■ Given entries
========================

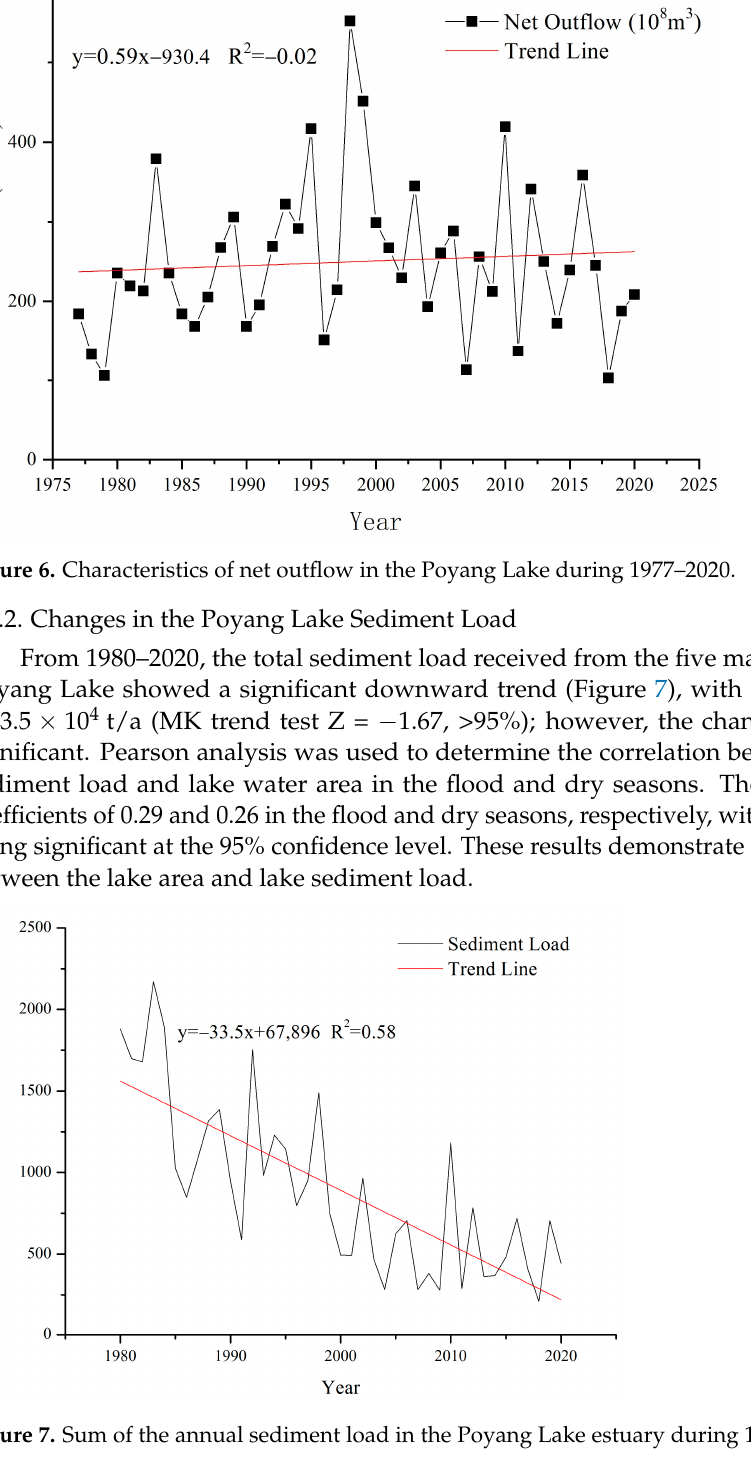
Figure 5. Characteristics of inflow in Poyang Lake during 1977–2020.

========================

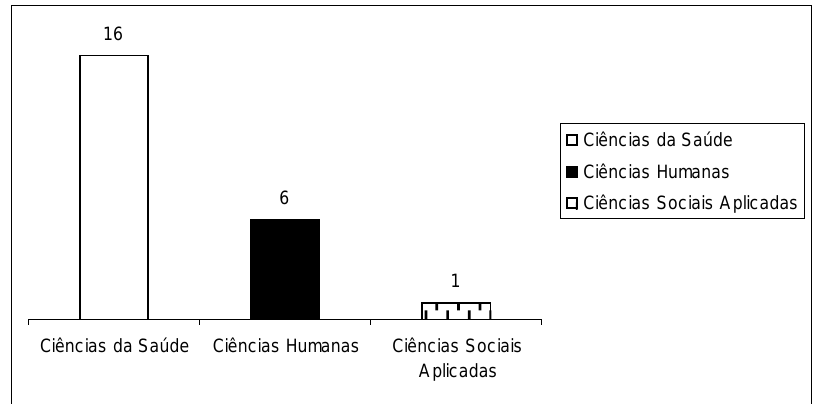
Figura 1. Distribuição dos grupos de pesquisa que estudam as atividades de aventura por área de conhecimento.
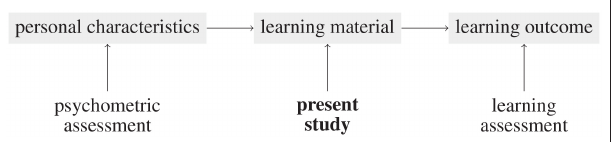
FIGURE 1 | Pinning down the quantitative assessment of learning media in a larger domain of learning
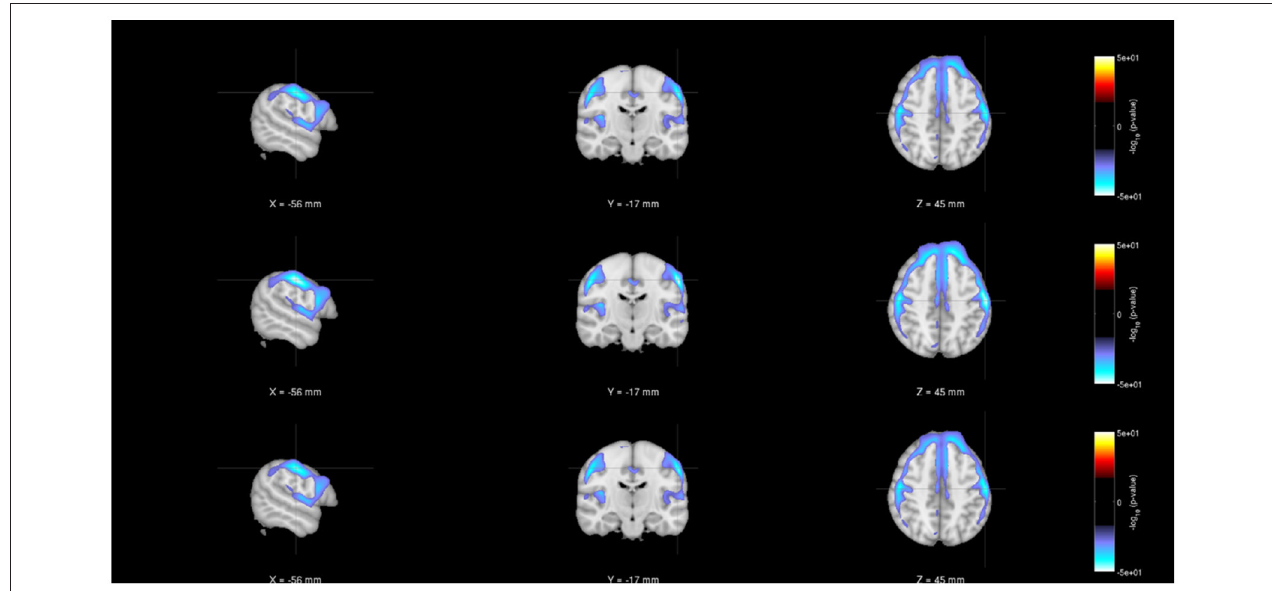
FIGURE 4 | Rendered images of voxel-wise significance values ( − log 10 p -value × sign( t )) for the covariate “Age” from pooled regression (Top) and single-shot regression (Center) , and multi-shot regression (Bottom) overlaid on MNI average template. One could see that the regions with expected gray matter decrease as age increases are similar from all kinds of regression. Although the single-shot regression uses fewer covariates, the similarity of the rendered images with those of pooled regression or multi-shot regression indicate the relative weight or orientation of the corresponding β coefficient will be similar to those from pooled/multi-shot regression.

========================

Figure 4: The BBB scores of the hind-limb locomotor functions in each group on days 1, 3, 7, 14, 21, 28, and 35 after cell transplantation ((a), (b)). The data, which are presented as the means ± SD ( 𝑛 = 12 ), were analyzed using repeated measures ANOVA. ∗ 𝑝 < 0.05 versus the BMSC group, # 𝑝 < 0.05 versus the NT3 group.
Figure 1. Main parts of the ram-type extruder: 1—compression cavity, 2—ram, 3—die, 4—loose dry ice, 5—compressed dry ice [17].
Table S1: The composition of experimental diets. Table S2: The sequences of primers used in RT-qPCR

========================

The lines above from the one with "Figure 1. Main" through the one with "Table S1: The" are to be duplicated exactly, ends included, with nothing added.

■ Written response
Figure 1. Main parts of the ram-type extruder: 1—compression cavity, 2—ram, 3—die, 4—loose dry ice, 5—compressed dry ice [17].
Table S1: The composition of experimental diets. Table S2: The sequences of primers used in RT-qPCR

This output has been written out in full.